Friday, March 03, 2006

Oh Dear God

My previous post on the cultural Stalinism of much of the contemporary right ("Comrade Clooney's film represents decadent bourgeois Hollywood and is counterrevolutionary!") should have been the end of it, but then I found National Review Online's Symposium on the Oscars, where various contributors -- most of whom have not seen all or indeed any of the movies nominated -- are invited to pontificate about the evils of liberal gay commie Hollywood and the "annoying" George Clooney, who has apparently replaced Barbra Streisand as public enemy # 1.

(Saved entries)

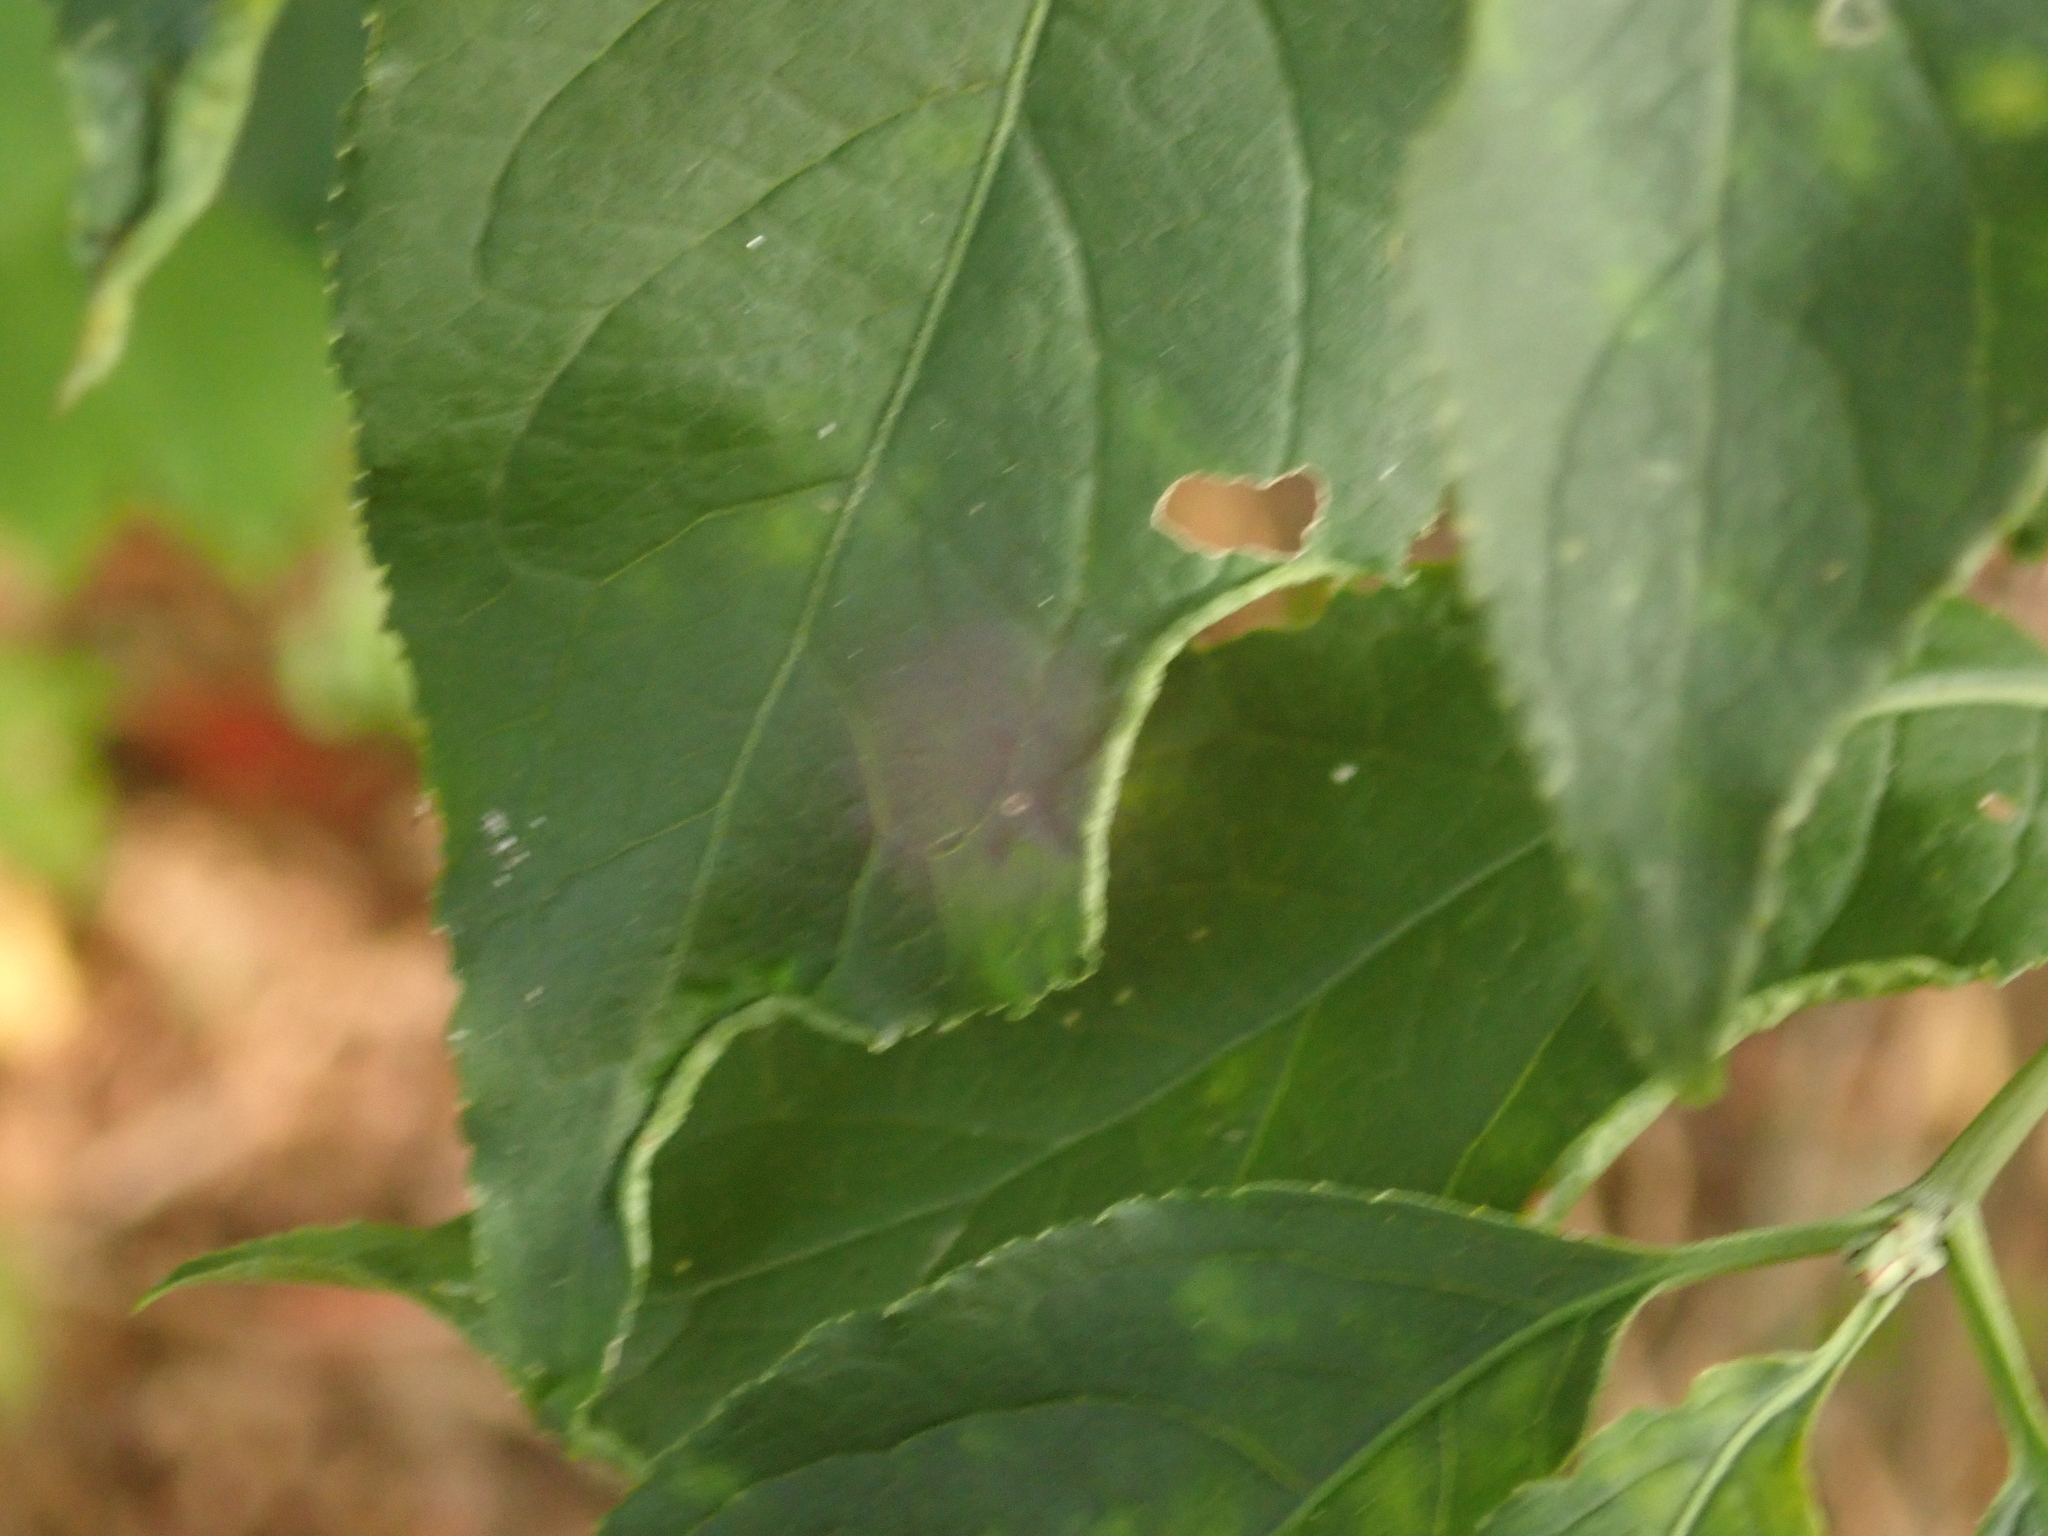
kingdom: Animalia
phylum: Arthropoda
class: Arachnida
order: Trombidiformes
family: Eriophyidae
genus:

◆ QUESTIONS ◆
a) Answer these questions using the blog post about the Oscars symposium:
(i) What date appears at the top of the post?
(ii) Which publication ran the Symposium on the Oscars?
(iii) Whom has George Clooney apparently replaced as public enemy # 1?
b) Carry on the blog post about the Oscars symposium from its final sentence, in the same voice.

◆ SOLVED PROBLEMS ◆
a)
(i) Friday, March 03, 2006
(ii) National Review Online
(iii) Barbra Streisand

b)
It's all here: reviewing movies you haven't seen; dismissing movies because they have coded "liberal" messages; sheltered hack journalists telling Hollywood producers what the heartland likes to see; the inability to understand the concept that a movie may be about more than one thing (Good Night and Good Luck isn't "about McCarthyism," you dolts; it's about journalism, and it's also a movie that uses the past to comment on the present, which is a tradition going back thousands of years); misunderstanding of the basic capitalistic concept of profit and loss, leading them to dismiss the nominated movies as failures when they're actually low-budget movies that made sizeable profits; obsession with the existence of gay people and scorn toward Hollywood for acknowledging the existence of said gay people; persecution complex; barely suppressed jealousy of people who are richer, smarter and happier than they are (see Clooney, above). On the evidence of this symposium, I believe not only that not a single National Review contributor knows anything about movies, but that none of them know exactly what a movie is.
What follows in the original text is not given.